The Pakistan Economy Watch (PEW) said once vibrant telecom industry of Pakistan is dying a slow death due to excessive burden of taxes.
Telecoms sector has undergone a sharp downturn over the past year, with revenue from mobile falling by 1.8 percent during 2014-15 and a dramatic drop in direct foreign investment, it said.
FDI plummeted by 72 percent to $121 million for the fiscal year ending June 30th, while the telecoms industry contributed 50 percent less in taxes in 2014-15 compared to the previous year which were Rs. 126 billion, down from Rs. 243 billion, said Dr. Murtaza Mughal, President PEW.
He said that biometric subscriber verification that resulted in overall connection numbers dropping by 18 percent. At the end of the fiscal year, a total of 114.7 million subscribers remained down from 140 million in FY14.
Dr. Murtaza Mughal said that Sales tax on numerous types of imported mobile devices has been doubled this year by the government which will is having a negative impact.

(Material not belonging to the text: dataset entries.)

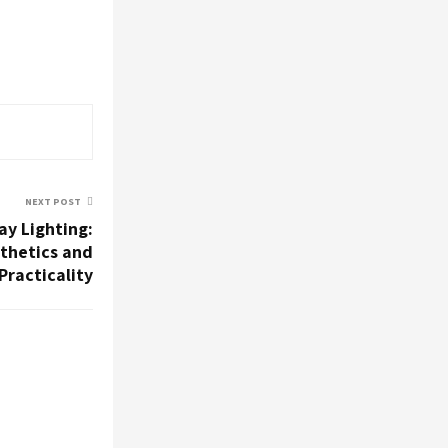
NEXT POST
ay Lighting:
thetics and
Practicality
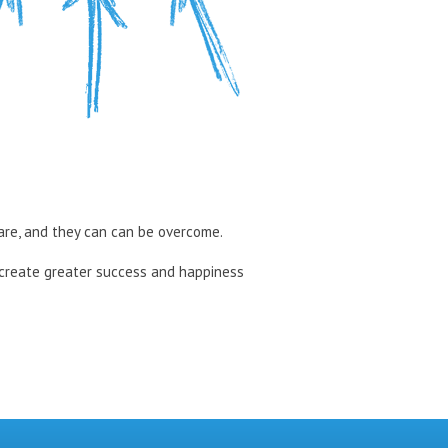
 are, and they can can be overcome.
 create greater success and happiness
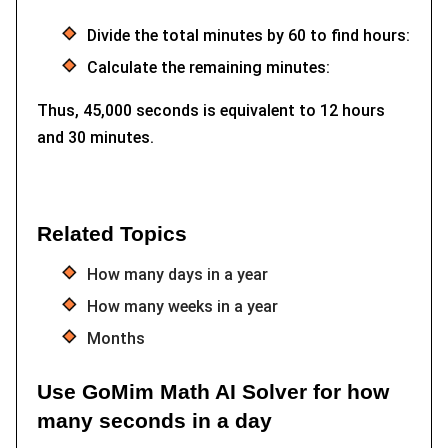
Divide the total minutes by 60 to find hours:
Calculate the remaining minutes:
Thus, 45,000 seconds is equivalent to 12 hours
and 30 minutes.
Related Topics
How many days in a year
How many weeks in a year
Months
Use GoMim Math AI Solver for how
many seconds in a day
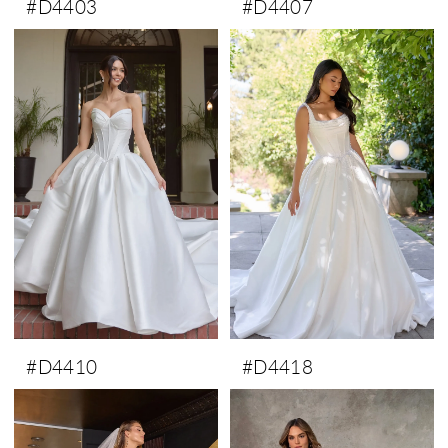
#D4403
#D4407
#D4410
#D4418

He said that cell phones and mobile internet is important tool to reduce poverty therefore policymakers should consider providing relief to telecom industry reeling under heavy taxation.
A great number of Pakistan people are unbanked that could be reached and provided financial services if the telecom and internet taxes are reduced as the services of microfinance sector leaves much to be desired.